| SOURCE DOCUMENT |
Do I need to create a VM within the file at all?
k
No I think the workdir is just to set where those commands in the Docker container will run from and it affects stuff like where the files are copied to. You should not need to create a VM in the file. Did you mean virtual env? You shouldn’t need to for most cases as the Docker container already provides the isolation needed.
That example I gave….was like code I received from that person and then I helped them put it together and uploaded which is why there is a virtual env in that container
m
Copy code
# specify a base image
FROM python:3-slim

# copy all folder contents to the image
COPY . .

# install all dependencies
RUN pip install -r requirements.txt


ADD ~./.dbt/profiles.yml
Am I miss something here? Do I still need to copy the folder where all my dbt files are?
k
It will be easiest if you use the Prefect image I think.
prefecthq:prefect
. I think you want two COPY commands. First for the files you have. Second for the
.dbt
folder. I would also COPY it into
.dbt
in the container because that’s where the files will be looked for by
dbt
But yes it’s something like this. My advice is just to try this and then even before going to prefect, you could try building the container from the dockerfile and going inside to check if the
.dbt
folder made it right, and then try running the
dbt
commands before registering the flow.
m
How can I use the Prefect image?
k
Copy code
FROM prefecthq:prefect
m
That's all I would put in the Dockerfile?

| QUESTIONS ON THE MATERIAL |
(A) From the forum thread about Docker and dbt, reproduce word for word the passage starting with "# copy all folder" and going on through "dbt files are?".
(B) List every distinct Dockerfile instruction keyword that appears at the start of a line in the code shown in the forum thread about Docker and dbt.

| MATERIAL SHOWN |
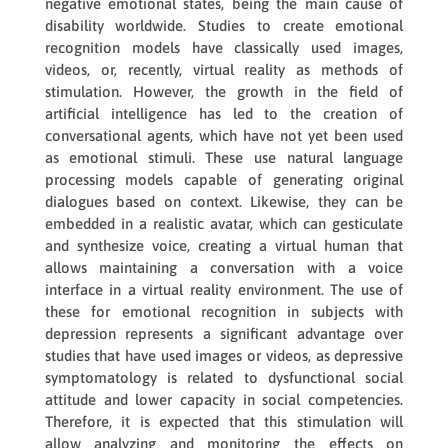
negative emotional states, being the main cause of
disability worldwide. Studies to create emotional
recognition models have classically used images,
videos, or, recently, virtual reality as methods of
stimulation. However, the growth in the field of
artificial intelligence has led to the creation of
conversational agents, which have not yet been used
as emotional stimuli. These use natural language
processing models capable of generating original
dialogues based on context. Likewise, they can be
embedded in a realistic avatar, which can gesticulate
and synthesize voice, creating a virtual human that
allows maintaining a conversation with a voice
interface in a virtual reality environment. The use of
these for emotional recognition in subjects with
depression represents a significant advantage over
studies that have used images or videos, as depressive
symptomatology is related to dysfunctional social
attitude and lower capacity in social competencies.
Therefore, it is expected that this stimulation will
allow analyzing and monitoring the effects on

| RESPONSE LIST |
(A)
# copy all folder contents to the image
COPY . .

# install all dependencies
RUN pip install -r requirements.txt


ADD ~./.dbt/profiles.yml
Am I miss something here? Do I still need to copy the folder where all my dbt files are?

(B) FROM, COPY, RUN, ADD